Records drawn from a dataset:
###

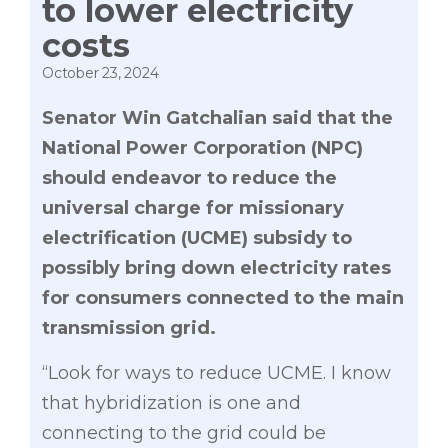
to lower electricity
costs
October 23, 2024
Senator Win Gatchalian said that the
National Power Corporation (NPC)
should endeavor to reduce the
universal charge for missionary
electrification (UCME) subsidy to
possibly bring down electricity rates
for consumers connected to the main
transmission grid.
“Look for ways to reduce UCME. I know
that hybridization is one and
connecting to the grid could be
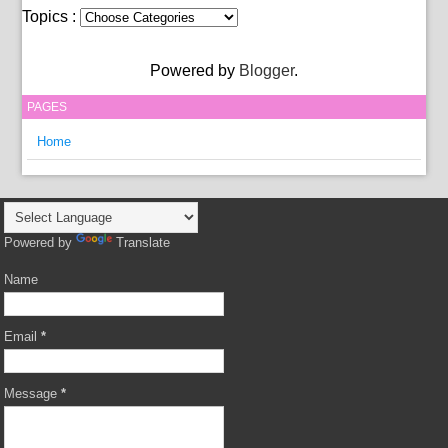
Topics :
Powered by
Blogger
.
PAGES
Home
Powered by
Translate
Name
Email
*
Message
*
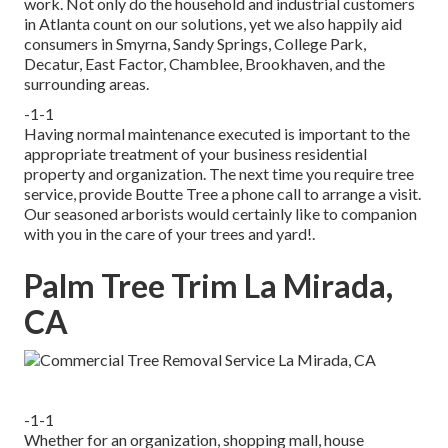
work. Not only do the household and industrial customers
in Atlanta count on our solutions, yet we also happily aid
consumers in Smyrna, Sandy Springs, College Park,
Decatur, East Factor, Chamblee, Brookhaven, and the
surrounding areas.
-1-1
Having normal maintenance executed is important to the
appropriate treatment of your business residential
property and organization. The next time you require tree
service, provide Boutte Tree a phone call to arrange a visit.
Our seasoned arborists would certainly like to companion
with you in the care of your trees and yard!.
Palm Tree Trim La Mirada,
CA
-1-1
Whether for an organization, shopping mall, house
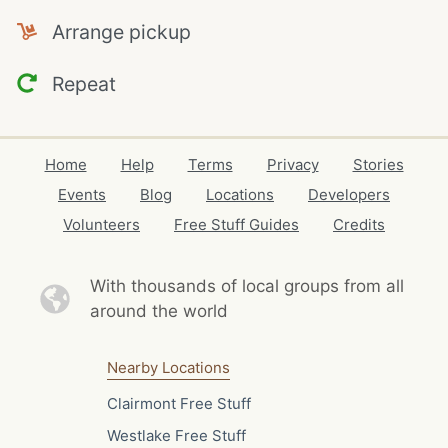
Arrange pickup
Repeat
Home
Help
Terms
Privacy
Stories
Events
Blog
Locations
Developers
Volunteers
Free Stuff Guides
Credits
With thousands of local
groups from all
around the world
Nearby Locations
Clairmont Free Stuff
Westlake Free Stuff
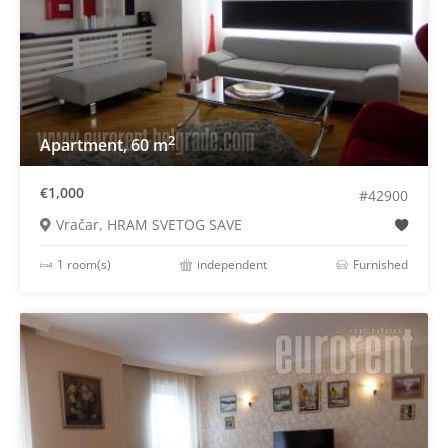
2
Apartment, 60 m
€1,000
#42900
Vračar, HRAM SVETOG SAVE
1 room(s)
independent
Furnished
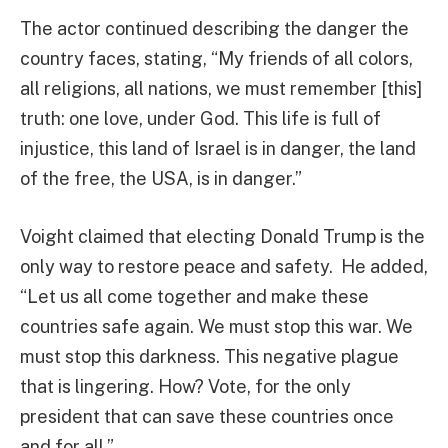
The actor continued describing the danger the
country faces, stating, “My friends of all colors,
all religions, all nations, we must remember [this]
truth: one love, under God. This life is full of
injustice, this land of Israel is in danger, the land
of the free, the USA, is in danger.”
Voight claimed that electing Donald Trump is the
only way to restore peace and safety. He added,
“Let us all come together and make these
countries safe again. We must stop this war. We
must stop this darkness. This negative plague
that is lingering. How? Vote, for the only
president that can save these countries once
and for all.”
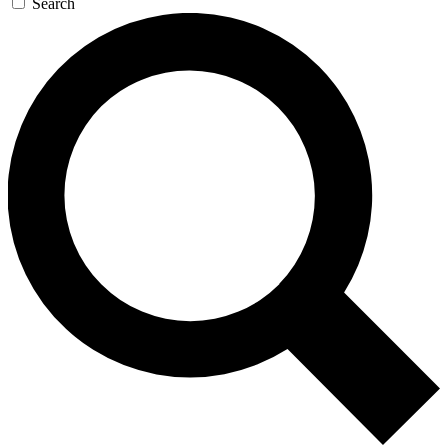
Search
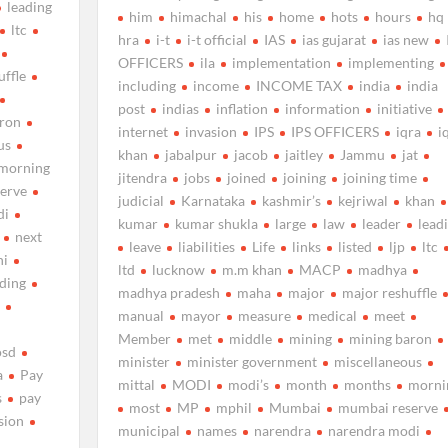
leading
him
himachal
his
home
hots
hours
hq
ltc
hra
i-t
i-t official
IAS
ias gujarat
ias new
OFFICERS
ila
implementation
implementing
uffle
including
income
INCOME TAX
india
india
post
indias
inflation
information
initiative
aron
internet
invasion
IPS
IPS OFFICERS
iqra
i
us
khan
jabalpur
jacob
jaitley
Jammu
jat
morning
jitendra
jobs
joined
joining
joining time
erve
judicial
Karnataka
kashmir’s
kejriwal
khan
di
kumar
kumar shukla
large
law
leader
lead
next
leave
liabilities
Life
links
listed
ljp
ltc
hi
ltd
lucknow
m.m khan
MACP
madhya
uding
madhya pradesh
maha
major
major reshuffle
d
manual
mayor
measure
medical
meet
Member
met
middle
mining
mining baron
osd
minister
minister government
miscellaneous
a
Pay
mittal
MODI
modi’s
month
months
morni
s
pay
most
MP
mphil
Mumbai
mumbai reserve
sion
municipal
names
narendra
narendra modi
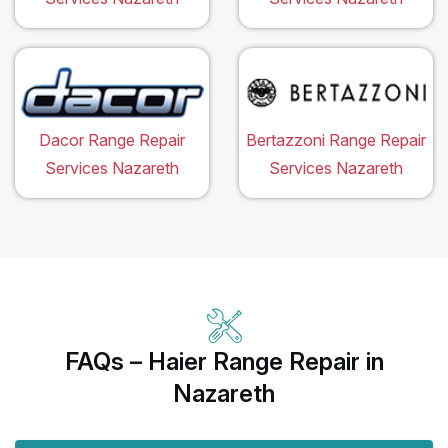
Dacor Range Repair
Bertazzoni Range Repair
Services Nazareth
Services Nazareth
FAQs – Haier Range Repair in
Nazareth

###

• EXERCISE GOAL
Nothing but the lines from the start of the records through the line holding "connecting to the grid could be" should be printed, exactly as written and with the pictures left out.

• RESULT FOR THIS EXERCISE
to lower electricity
costs
October 23, 2024
Senator Win Gatchalian said that the
National Power Corporation (NPC)
should endeavor to reduce the
universal charge for missionary
electrification (UCME) subsidy to
possibly bring down electricity rates
for consumers connected to the main
transmission grid.
“Look for ways to reduce UCME. I know
that hybridization is one and
connecting to the grid could be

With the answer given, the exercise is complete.